=== Begin Enclosure ===

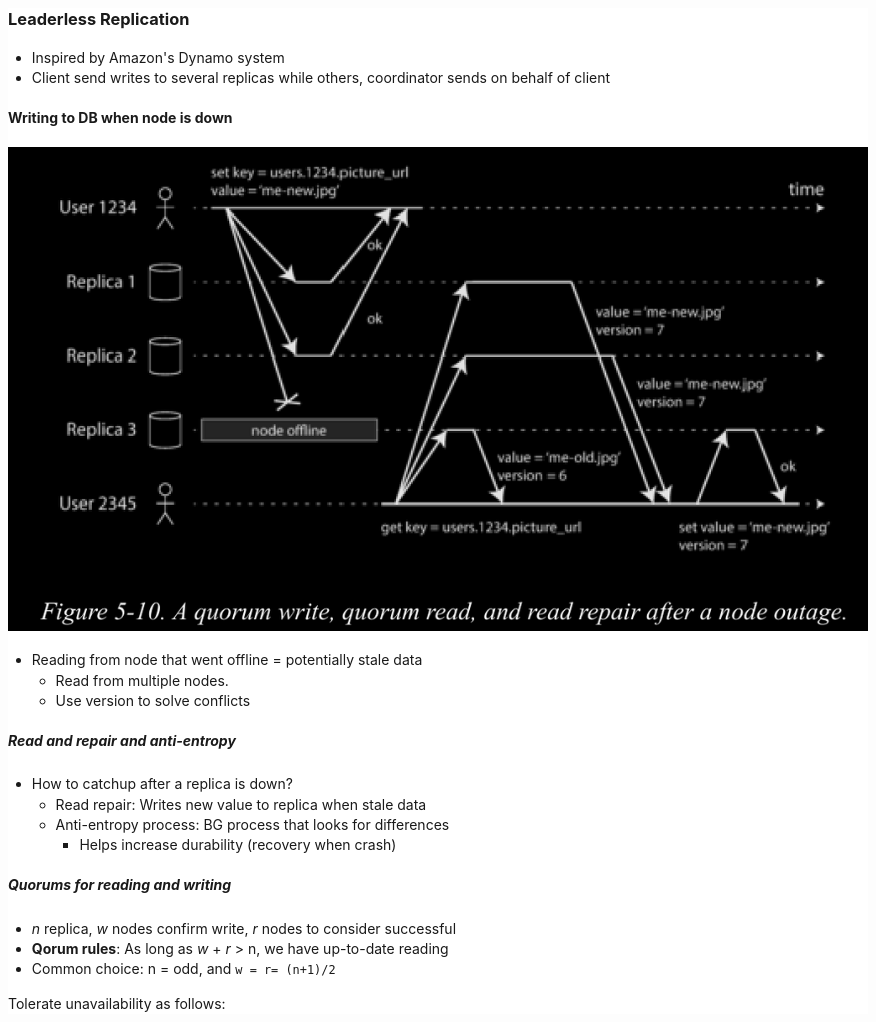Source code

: ### Leaderless Replication

- Inspired by Amazon's Dynamo system
- Client send writes to several replicas while others, coordinator sends
  on behalf of client

#### Writing to DB when node is down

![](attachments/450ad7d7.png)

- Reading from node that went offline = potentially stale data
  - Read from multiple nodes.
  - Use version to solve conflicts

##### Read and repair and anti-entropy

- How to catchup after a replica is down?
  - Read repair: Writes new value to replica when stale data
  - Anti-entropy process: BG process that looks for differences
    - Helps increase durability (recovery when crash)

##### Quorums for reading and writing

- _n_ replica, _w_ nodes confirm write, _r_ nodes to consider successful
- **Qorum rules**: As long as _w_ + _r_ > n, we have up-to-date reading
- Common choice: n = odd, and `w = r= (n+1)/2`

Tolerate unavailability as follows:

=== End Enclosure ===

[What this task involves] Output every line of source text in the entries as a JSON list of strings, one string per line, omitting blank lines and leaving out the pictures.

[Final answer]
[
  "Source code",
  ": ### Leaderless Replication",
  "- Inspired by Amazon's Dynamo system",
  "- Client send writes to several replicas while others, coordinator sends",
  "  on behalf of client",
  "#### Writing to DB when node is down",
  "![](attachments/450ad7d7.png)",
  "- Reading from node that went offline = potentially stale data",
  "  - Read from multiple nodes.",
  "  - Use version to solve conflicts",
  "##### Read and repair and anti-entropy",
  "- How to catchup after a replica is down?",
  "  - Read repair: Writes new value to replica when stale data",
  "  - Anti-entropy process: BG process that looks for differences",
  "    - Helps increase durability (recovery when crash)",
  "##### Quorums for reading and writing",
  "- _n_ replica, _w_ nodes confirm write, _r_ nodes to consider successful",
  "- **Qorum rules**: As long as _w_ + _r_ > n, we have up-to-date reading",
  "- Common choice: n = odd, and `w = r= (n+1)/2`",
  "Tolerate unavailability as follows:"
]